The three vertices of a parallelogram ABCD are A(-1, -2), B(4, -1) and C(6, 3). Find the coordinates of vertex D and find the area of parallelogram ABCD.

Solution:

1.Find the coordinates of D:

  • Let D(x, y) be the coordinates of vertex D.
  • In a parallelogram, diagonals bisect each other. Therefore, the midpoints of AC and BD are the same.
  • Midpoint of AC = ((-1 + 6)/2, (-2 + 3)/2) = (5/2, 1/2)
  • Midpoint of BD = ((4 + x)/2, (-1 + y)/2)
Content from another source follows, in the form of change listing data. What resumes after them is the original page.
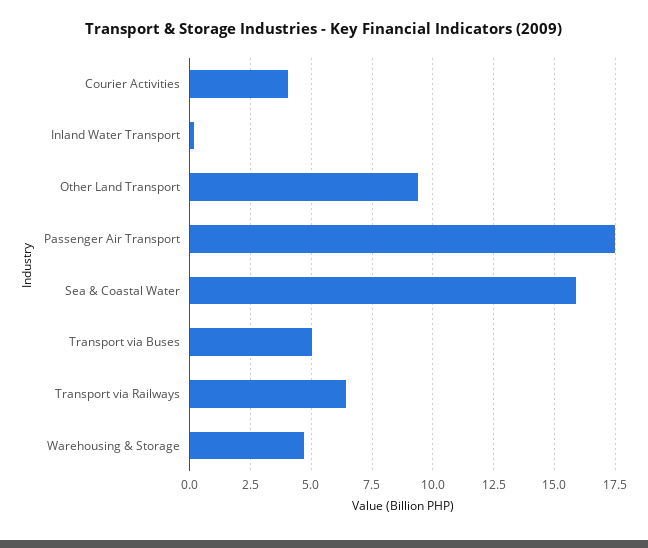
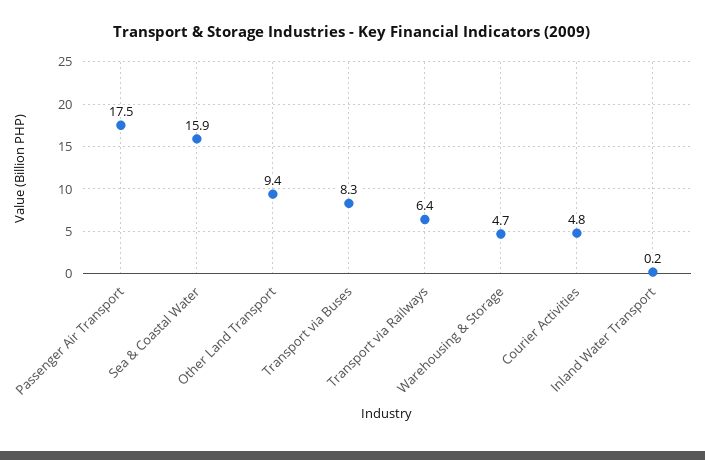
  {
-   "Courier Activities": 4,
+   "Courier Activities": 4.8,
    "Inland Water Transport": 0.2,
    "Other Land Transport": 9.4,
    "Passenger Air Transport": 17.5,
    "Sea & Coastal Water": 15.9,
-   "Transport via Buses": 5,
+   "Transport via Buses": 8.3,
    "Transport via Railways": 6.4,
    "Warehousing & Storage": 4.7
  }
Equating the midpoints: (5/2, 1/2) = ((4 + x)/2, (-1 + y)/2)

=> 5/2 = (4 + x)/2 => x = 1 => 1/2 = (-1 + y)/2 => y = 2

Therefore, the coordinates of vertex D are (1, 2).
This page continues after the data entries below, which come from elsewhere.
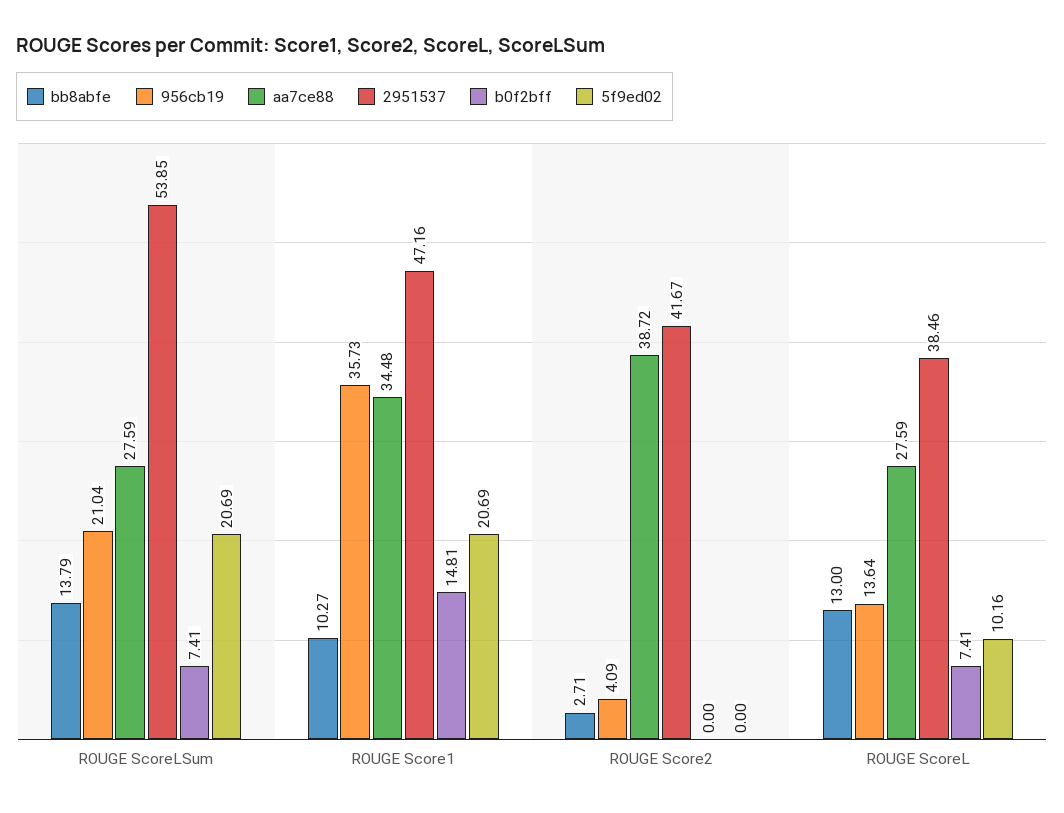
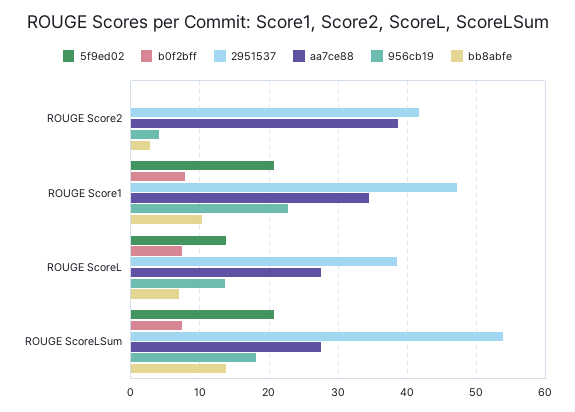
  {
    "bb8abfe": {
      "ROUGE ScoreLSum": 13.79,
      "ROUGE Score1": 10.27,
      "ROUGE Score2": 2.71,
-     "ROUGE ScoreL": 13
+     "ROUGE ScoreL": 7
    },
    "956cb19": {
-     "ROUGE ScoreLSum": 21.04,
+     "ROUGE ScoreLSum": 18,
-     "ROUGE Score1": 35.73,
+     "ROUGE Score1": 23,
      "ROUGE Score2": 4.09,
      "ROUGE ScoreL": 13.64
    },
    "aa7ce88": {
      "ROUGE ScoreLSum": 27.59,
      "ROUGE Score1": 34.48,
      "ROUGE Score2": 38.72,
      "ROUGE ScoreL": 27.59
    },
    "2951537": {
      "ROUGE ScoreLSum": 53.85,
      "ROUGE Score1": 47.16,
      "ROUGE Score2": 41.67,
      "ROUGE ScoreL": 38.46
    },
    "b0f2bff": {
      "ROUGE ScoreLSum": 7.41,
-     "ROUGE Score1": 14.81,
+     "ROUGE Score1": 8,
      "ROUGE Score2": 0,
      "ROUGE ScoreL": 7.41
    },
    "5f9ed02": {
      "ROUGE ScoreLSum": 20.69,
      "ROUGE Score1": 20.69,
      "ROUGE Score2": 0,
-     "ROUGE ScoreL": 10.16
+     "ROUGE ScoreL": 14
    }
  }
1.Find the area of parallelogram ABCD:

  • Area of parallelogram = Base x Height
  • Base = AB = √[(4 – (-1))² + (-1 – (-2))²] = √(5² + 1²) = √26
  • Height = Distance between AB and CD

To find the height, we can use the formula for the distance between a point and a line.
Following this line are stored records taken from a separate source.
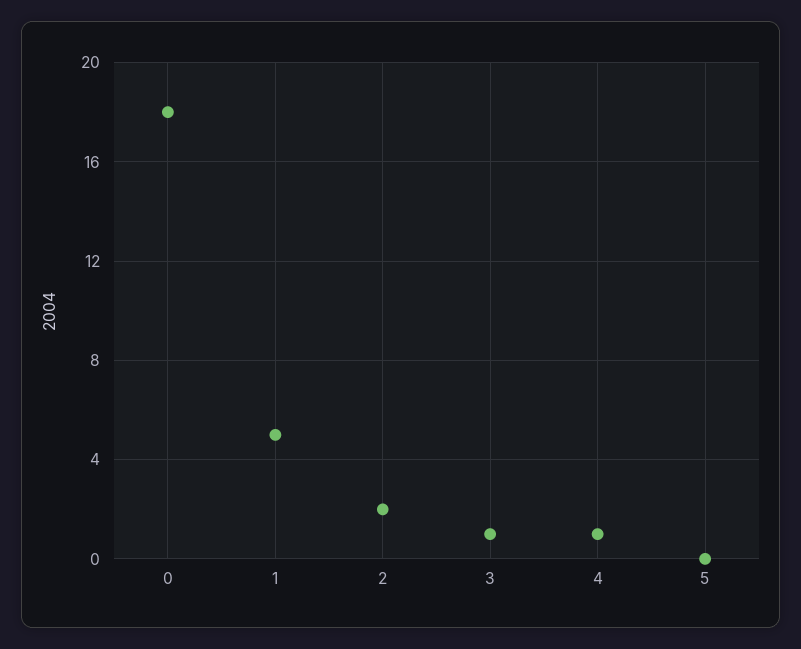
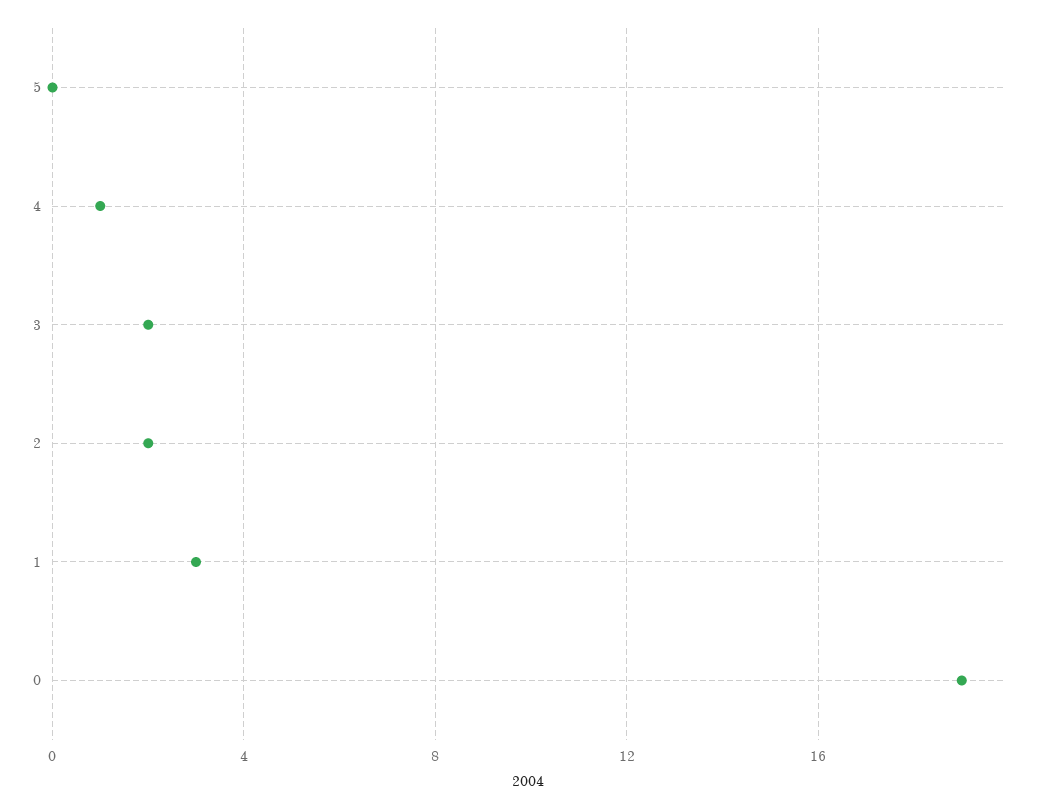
  {
-   "0": 18,
+   "0": 19,
-   "1": 5,
+   "1": 3,
    "2": 2,
-   "3": 1,
+   "3": 2,
    "4": 1,
    "5": 0
  }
    • Equation of line AB: (y + 2) = (1/5)(x + 1) => x – 5y – 9 = 0

    • Distance of C(6, 3) from AB = |(6 – 5(3) – 9)|/√(1² + (-5)²) = 12/√26

    • Area of parallelogram = √26 * (12/√26) = 12 square units

Therefore, the coordinates of vertex D are (1, 2) and the area of parallelogram ABCD is 12 square units.

Question 18:

Due to heavy floods in the state thousands were rendered homeless. The State Government decided to provide canvas for 1500 tents. The lower part of each tent is cylindrical of base radius 2.8 meters and height 3.5 meters with conical upper part of same base radius but of height 2.1 meters. If the canvas used to make the tent costs Rs 100 per square meter, find the total cost of canvas to construct the tents.

Solution:

1.Calculate the surface area of each tent:

    • Surface area of cylindrical part = 2πrh = 2 * (22/7) * 2.8 * 3.5 = 61.6 m²
    • Slant height of conical part (l) = √(r² + h²) = √(2.8² + 2.1²) = 3.5 m
    • Surface area of conical part = πrl = (22/7) * 2.8 * 3.5 = 30.8 m²
    • Total surface area of one tent = 61.6 + 30.8 = 92.4 m²

2.Calculate the total surface area of 1500 tents:

    • Total surface area = 1500 * 92.4 = 138600 m²

 

3.Calculate the total cost of canvas:

    • Cost of canvas per square meter = Rs 100
    • Total cost = 138600 * 100 = Rs 13860000

Therefore, the total cost of canvas to construct the tents is Rs 13860000.